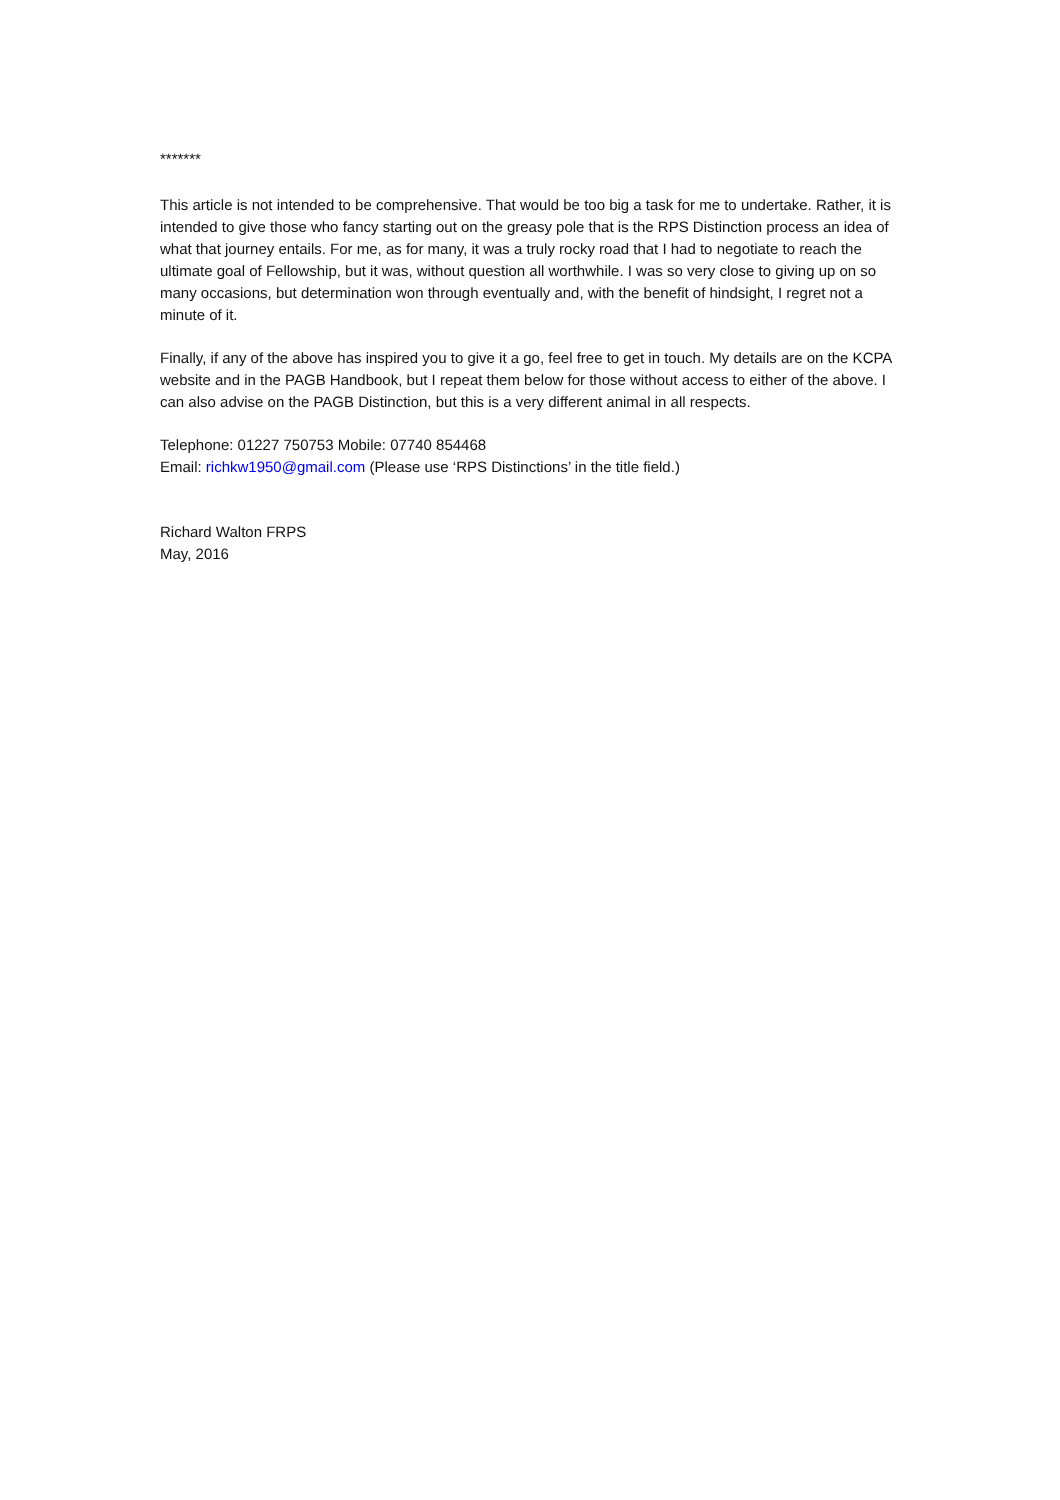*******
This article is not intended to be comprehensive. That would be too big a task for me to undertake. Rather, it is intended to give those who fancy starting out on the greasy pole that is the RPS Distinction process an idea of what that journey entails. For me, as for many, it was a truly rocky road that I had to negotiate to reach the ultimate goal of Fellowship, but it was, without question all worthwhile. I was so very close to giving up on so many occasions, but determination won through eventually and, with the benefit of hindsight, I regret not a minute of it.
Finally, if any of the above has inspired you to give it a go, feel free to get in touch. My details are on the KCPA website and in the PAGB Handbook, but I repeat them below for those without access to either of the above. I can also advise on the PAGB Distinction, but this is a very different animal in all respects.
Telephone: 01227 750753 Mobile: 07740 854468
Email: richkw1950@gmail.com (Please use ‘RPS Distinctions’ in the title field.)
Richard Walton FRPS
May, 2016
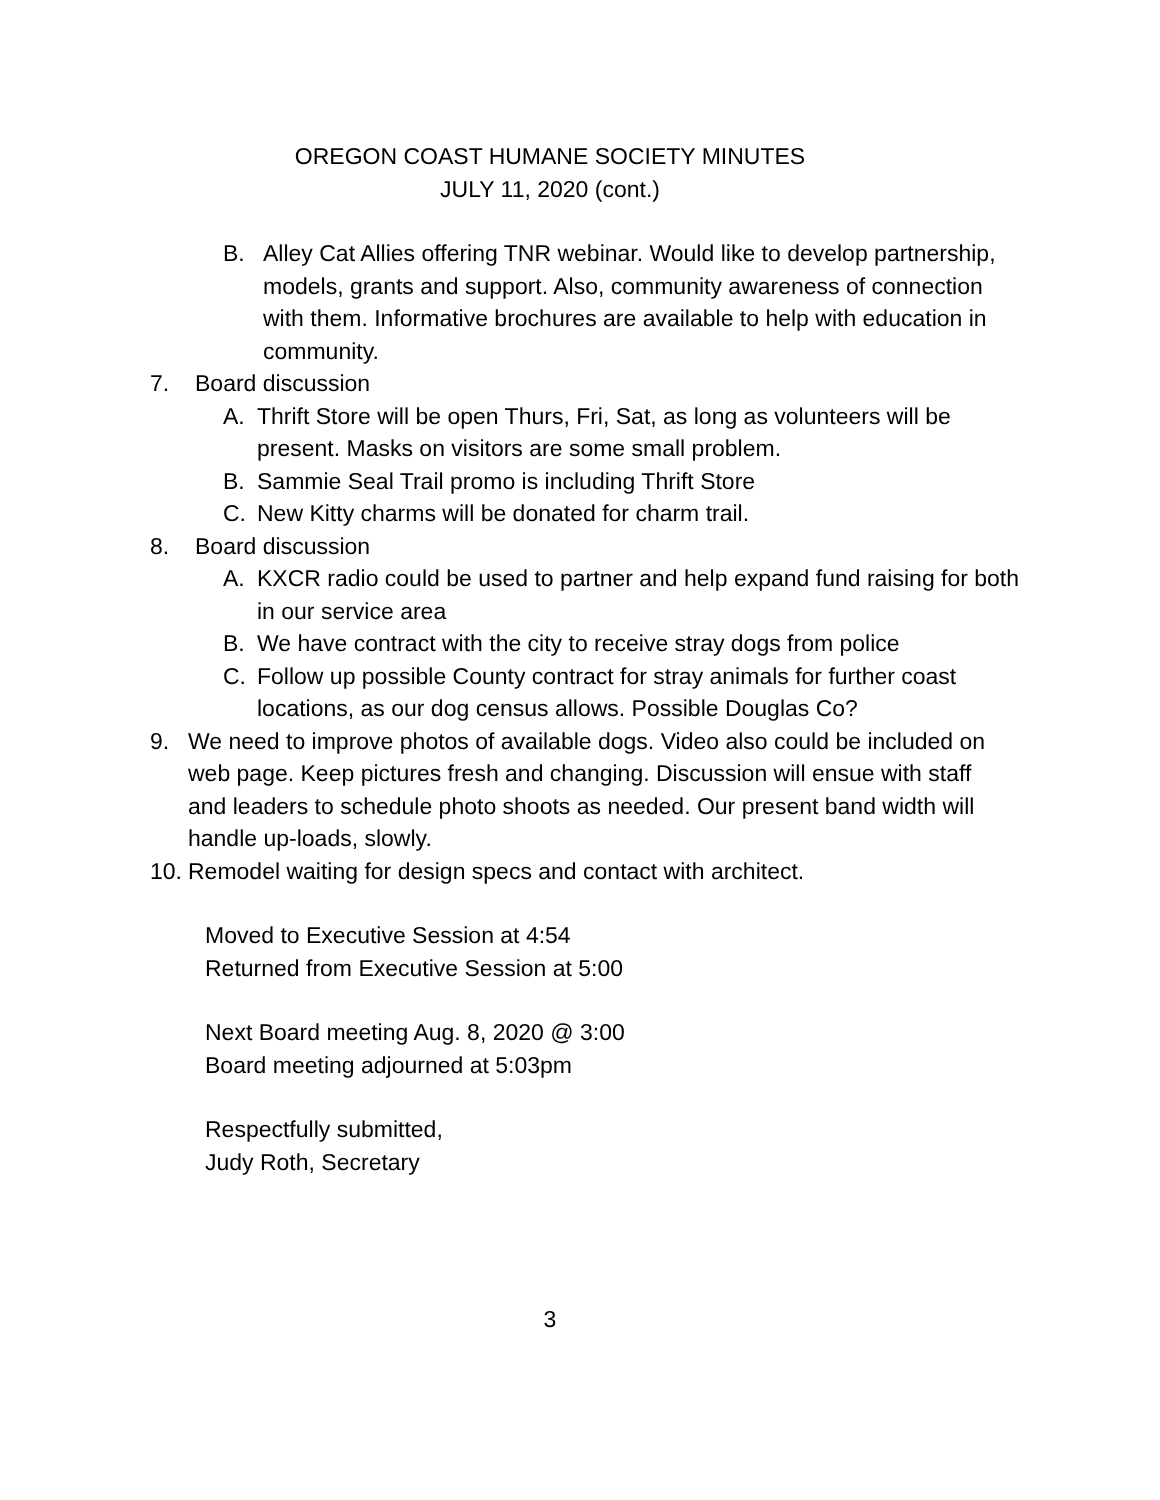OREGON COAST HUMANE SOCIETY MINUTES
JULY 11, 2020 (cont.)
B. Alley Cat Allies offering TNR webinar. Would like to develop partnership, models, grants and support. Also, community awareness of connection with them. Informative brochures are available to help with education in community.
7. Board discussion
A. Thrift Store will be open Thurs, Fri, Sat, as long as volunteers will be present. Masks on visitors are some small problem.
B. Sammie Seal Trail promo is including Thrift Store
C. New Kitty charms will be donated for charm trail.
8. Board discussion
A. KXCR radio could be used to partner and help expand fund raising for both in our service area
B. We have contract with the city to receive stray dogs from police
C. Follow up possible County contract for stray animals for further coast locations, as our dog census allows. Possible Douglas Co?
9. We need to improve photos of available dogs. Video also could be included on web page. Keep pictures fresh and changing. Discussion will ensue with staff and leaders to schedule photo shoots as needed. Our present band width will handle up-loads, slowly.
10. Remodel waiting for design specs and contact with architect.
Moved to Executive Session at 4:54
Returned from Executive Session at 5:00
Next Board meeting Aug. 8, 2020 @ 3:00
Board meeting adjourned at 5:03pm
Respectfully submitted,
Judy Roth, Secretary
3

===============

Your assignment:
State the number of lines in the data that include the string "help", and add nothing else.

Exercise output:
2